# Planted Tanks > Plant Talk > Aquatic Moss Club >  Fissidens splachnobryoides

## EvolutionZ

any singaporeans bought them from aquabid?
as far as i know, i don't think any singapore LFS have it(other than bioplast)
was thinking of shipping in some.. hows the growth and difficulty?
note : i have nothing to do with the seller below, just happen that he is the only fissiden selling in aquabid..
http://www.aquabid.com/cgi-bin/aucti...tsm&1245056403

----------


## Sandfire

bioplast named it as mini fissiden..

the price on the net is so cheap, it really tempted me to get it from them but have the same concern as u .

----------


## kokon2208

It is not probably an aquatic moss. Well I still could not get success with it growing submersed. It grows well floating like riccia: 




And being exposed to air from time to time:




But being submersed it does not show positive growth. This plant grows totally submeresed for 6-7 months:


But still need some time to watch...

----------


## EvolutionZ

hmm.. but the pictures from the link shows such beautiful growth..

----------


## kokon2208

All the pictures above are made in my tanks. My opinion is based on my own expirience. Maybe someone could keep them better. Still not too much info...

----------


## EvolutionZ

thanks, i might give it a try..

----------


## stephan

The plant in aquamagic's advert is a Fissidens probabaly F splachnobryoides and it can be grown submerged given enough CO2. I bought it a couple of years ago. Unfortunately what they are selling now is not F splachnobryoides even though they still show the same photograph. Kokon's moss is not even a Fissidens (which are easy to tell apart from other mosses). I have also received this moss when I asked for more F splachnobryoides recently. Its no good in the aquarium.

best regards

----------


## EvolutionZ

that means its fake? do you know any online sellers selling F splachnobryoides?

----------


## stephan

Why not try Bioplast which is in Singapore? They are THE aquarium moss specialists.

----------


## EvolutionZ

ok thanks.

----------


## EvolutionZ

hey, i found this fissiden but not online store.. iit was grown submersed for months..
was told that its a very slow grower.

----------


## stephan

F splachnobryoides is a very slow grower especially in water. The moss you have looks alot like it and could be the same. Where did you find it?

----------


## EvolutionZ

manage to spot it in colourful aquarium. uncle was kind enough to pluck some from those on his wood and sell it to me.

----------


## EvolutionZ

update.. its been 3 weeks since i tie them to mesh. and yes, took them out and i see some growth.. i placed them back at the tank so i don't really see them at all.. so once in a while take them out and check on them.

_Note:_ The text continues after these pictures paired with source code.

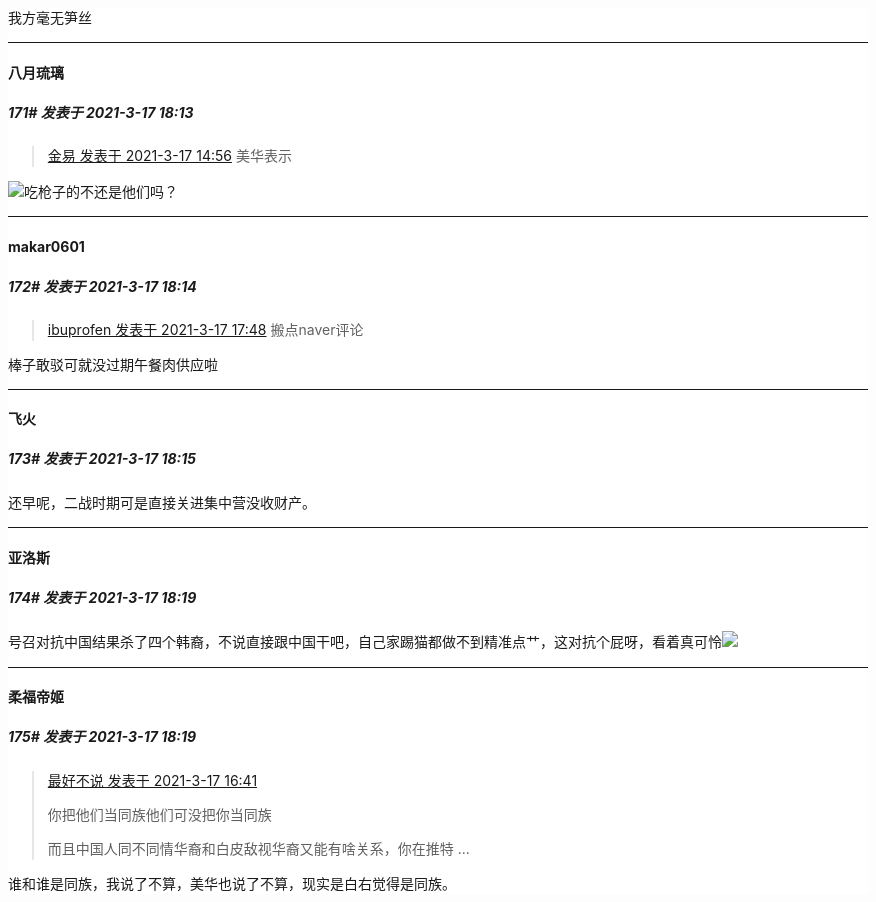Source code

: 我方毫无笋丝


-----

####  八月琉璃  
##### 171#       发表于 2021-3-17 18:13


<blockquote><a href="httphttps://bbs.saraba1st.com/2b/forum.php?mod=redirect&amp;goto=findpost&amp;pid=50653104&amp;ptid=1993575" target="_blank">金易 发表于 2021-3-17 14:56</a>
美华表示</blockquote>
<img src="https://static.saraba1st.com/image/smiley/face2017/067.png" referrerpolicy="no-referrer">吃枪子的不还是他们吗？


-----

####  makar0601  
##### 172#       发表于 2021-3-17 18:14


<blockquote><a href="httphttps://bbs.saraba1st.com/2b/forum.php?mod=redirect&amp;goto=findpost&amp;pid=50655057&amp;ptid=1993575" target="_blank">ibuprofen 发表于 2021-3-17 17:48</a>
搬点naver评论</blockquote>
棒子敢驳可就没过期午餐肉供应啦


-----

####  飞火  
##### 173#       发表于 2021-3-17 18:15


还早呢，二战时期可是直接关进集中营没收财产。


-----

####  亚洛斯  
##### 174#       发表于 2021-3-17 18:19


号召对抗中国结果杀了四个韩裔，不说直接跟中国干吧，自己家踢猫都做不到精准点艹，这对抗个屁呀，看着真可怜<img src="https://static.saraba1st.com/image/smiley/face2017/066.png" referrerpolicy="no-referrer">


-----

####  柔福帝姬  
##### 175#       发表于 2021-3-17 18:19


<blockquote><a href="httphttps://bbs.saraba1st.com/2b/forum.php?mod=redirect&amp;goto=findpost&amp;pid=50654318&amp;ptid=1993575" target="_blank">最好不说 发表于 2021-3-17 16:41</a>

你把他们当同族他们可没把你当同族

而且中国人同不同情华裔和白皮敌视华裔又能有啥关系，你在推特 ...</blockquote>
谁和谁是同族，我说了不算，美华也说了不算，现实是白右觉得是同族。
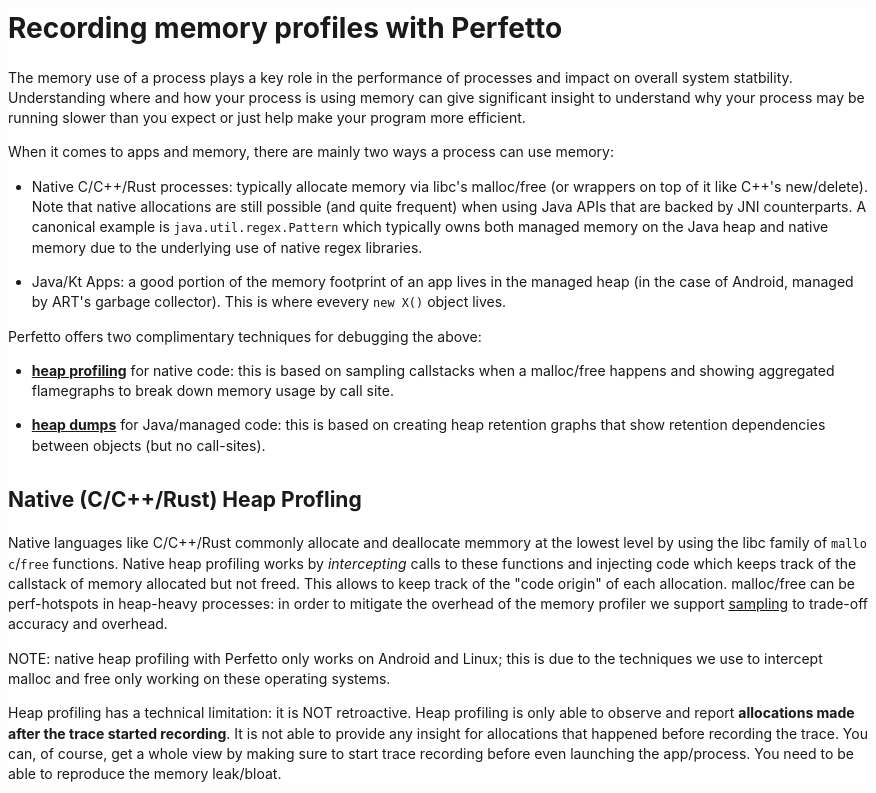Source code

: # Recording memory profiles with Perfetto

The memory use of a process plays a key role in the performance of processes and
impact on overall system statbility. Understanding where and how your process is
using memory can give significant insight to understand why your process may be
running slower than you expect or just help make your program more efficient.

When it comes to apps and memory, there are mainly two ways a process can use
memory:

- Native C/C++/Rust processes: typically allocate memory via libc's malloc/free
  (or wrappers on top of it like C++'s new/delete). Note that native allocations
  are still possible (and quite frequent) when using Java APIs that are backed
  by JNI counterparts. A canonical example is `java.util.regex.Pattern` which
  typically owns both managed memory on the Java heap and native memory due to
  the underlying use of native regex libraries.

- Java/Kt Apps: a good portion of the memory footprint of an
  app lives in the managed heap (in the case of Android, managed by ART's
  garbage collector). This is where evevery `new X()` object lives.

Perfetto offers two complimentary techniques for debugging the above:

- [**heap profiling**](#native-c-c-rust-heap-profling) for native code:
  this is based on sampling callstacks when a
  malloc/free happens and showing aggregated flamegraphs to break down memory
  usage by call site.

- [**heap dumps**](#java-managed-heap-dumps) for Java/managed code:
  this is based on creating heap retention
  graphs that show retention dependencies between objects (but no call-sites).

## Native (C/C++/Rust) Heap Profling

Native languages like C/C++/Rust commonly allocate and deallocate memmory at the
lowest level by using the libc family of `malloc`/`free` functions. Native
heap profiling works by _intercepting_ calls to these functions and injecting
code which keeps track of the callstack of memory allocated but not freed.
This allows to keep track of the "code origin" of each allocation.
malloc/free can be perf-hotspots in heap-heavy processes: in order to mitigate
the overhead of the memory profiler we support
[sampling](/docs/design-docs/heapprofd-sampling) to trade-off accuracy and
overhead.

NOTE: native heap profiling with Perfetto only works on Android and Linux; this
is due to the techniques we use to intercept malloc and free only working on
these operating systems.

Heap profiling has a technical limitation: it is NOT retroactive.
Heap profiling is only able to observe and report
**allocations made after the trace started recording**. It is not able to
provide any insight for allocations that happened before recording the trace.
You can, of course, get a whole view by making sure to start trace recording
before even launching the app/process. You need to be able to reproduce the
memory leak/bloat.
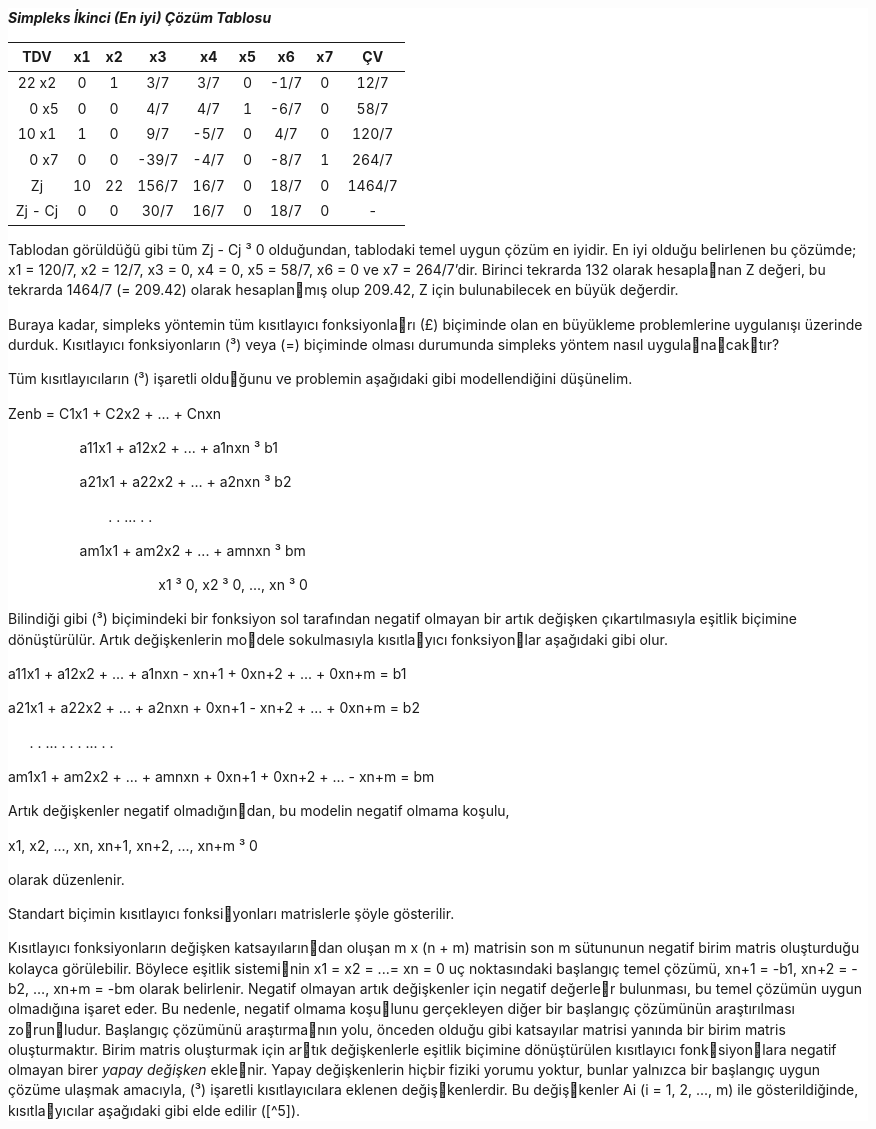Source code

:***Simpleks İkinci (En iyi) Çözüm Tablosu***

|TDV|x1|x2|x3|x4|x5|x6|x7|ÇV|
| :-: | :-: | :-: | :-: | :-: | :-: | :-: | :-: | :-: |
|22    x2|0|1|3/7|3/7|0|-1/7|0|12/7|
|`  `0    x5|0|0|4/7|4/7|1|-6/7|0|58/7|
|10    x1|1|0|9/7|-5/7|0|4/7|0|120/7|
|`  `0    x7|0|0|-39/7|-4/7|0|-8/7|1|264/7|
|Zj|10|22|156/7|16/7|0|18/7|0|1464/7|
|Zj - Cj|0|0|30/7|16/7|0|18/7|0|-|
Tablodan görüldüğü gibi tüm Zj - Cj ³ 0 olduğundan, tablodaki temel uygun çözüm en iyidir. En iyi olduğu belirlenen bu çözümde; x1 = 120/7,  x2 = 12/7,  x3 =  0, x4 = 0, x5 = 58/7,  x6 = 0 ve x7 = 264/7’dir. Birinci tekrarda 132 olarak hesaplanan Z değeri, bu tekrarda 1464/7 (= 209.42) olarak hesaplanmış olup 209.42, Z için bulunabilecek en büyük değerdir.  

Buraya kadar, simpleks yöntemin tüm kısıtlayıcı fonksiyonları (£) biçiminde olan en büyükleme problemlerine uygulanışı üzerinde durduk. Kısıtlayıcı fonksiyonların (³) veya (=) biçiminde olması durumunda simpleks yöntem nasıl uygulanacaktır?

Tüm kısıtlayıcıların (³) işaretli olduğunu ve problemin aşağıdaki gibi modellendiğini düşünelim.

Zenb = C1x1 + C2x2 + ... + Cnxn

`          `a11x1 + a12x2  +  ...  + a1nxn ³ b1

`          `a21x1 + a22x2  +  … + a2nxn ³ b2

`              `.         .           ...         .         .              

`          `am1x1 + am2x2 +  ...  + amnxn ³ bm

`                     `x1 ³ 0, x2 ³ 0, ..., xn ³ 0

Bilindiği gibi (³) biçimindeki bir fonksiyon sol tarafından negatif olmayan bir artık değişken çıkartılmasıyla eşitlik biçimine dönüştürülür. Artık değişkenlerin modele sokulmasıyla kısıtlayıcı fonksiyonlar aşağıdaki gibi olur.

a11x1 + a12x2  + 	...   + a1nxn -    xn+1 + 0xn+2 +  ... + 0xn+m = b1

a21x1 + a22x2  + 	...   + a2nxn + 0xn+1 -    xn+2 +  ... + 0xn+m = b2

`   `.          .	...   	.           .          .        ...         .  	.

am1x1 + am2x2 + 	...   + amnxn + 0xn+1 + 0xn+2 + ...  -  xn+m   = bm

Artık değişkenler negatif olmadığından, bu modelin negatif olmama koşulu,  

x1, x2, ..., xn, xn+1, xn+2, ..., xn+m ³ 0

olarak düzenlenir.

Standart biçimin kısıtlayıcı fonksiyonları matrislerle şöyle gösterilir.          

Kısıtlayıcı fonksiyonların değişken katsayılarından oluşan m x (n + m) matrisin son m sütununun negatif birim matris oluşturduğu kolayca görülebilir. Böylece eşitlik sisteminin x1 =  x2 = ...= xn = 0 uç noktasındaki başlangıç temel çözümü, xn+1 = -b1, xn+2 = -b2, …, xn+m = -bm olarak belirlenir. Negatif olmayan artık değişkenler için negatif değerler bulunması, bu temel çözümün uygun olmadığına işaret eder. Bu nedenle, negatif olmama koşulunu gerçekleyen diğer bir başlangıç çözümünün araştırılması zorunludur. Başlangıç çözümünü araştırmanın yolu, önceden olduğu gibi katsayılar matrisi yanında bir birim matris oluşturmaktır. Birim matris oluşturmak için artık değişkenlerle eşitlik biçimine dönüştürülen kısıtlayıcı fonksiyonlara negatif olmayan birer *yapay değişken* eklenir. Yapay değişkenlerin hiçbir fiziki yorumu yoktur, bunlar yalnızca bir başlangıç uygun çözüme ulaşmak amacıyla, (³) işaretli kısıtlayıcılara eklenen değişkenlerdir. Bu değişkenler Ai (i = 1, 2, ..., m)  ile gösterildiğinde,  kısıtlayıcılar aşağıdaki gibi elde edilir ([^5]).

can see small specks of leaves from the brown patch.. really small fissiden leaves!

----------


## DarrellAR

What temperature are you using. Do you use CO2? How many watts/gal?

----------


## Fuzzy

Or you could also try Nature Aquarium (NA) in Balestier.

They grew and sold this moss once upon a time:
http://www.aquaticquotient.com/forum...lachnobryoides

----------


## ben loh

Guys, r u talking about Mini Us Fissidens..

----------


## DarrellAR

Yes. Fissidens splachnobryoides

----------


## ben loh

well, i do keep mini us fissidens,i have posted some of the photo on the plant talk ...

----------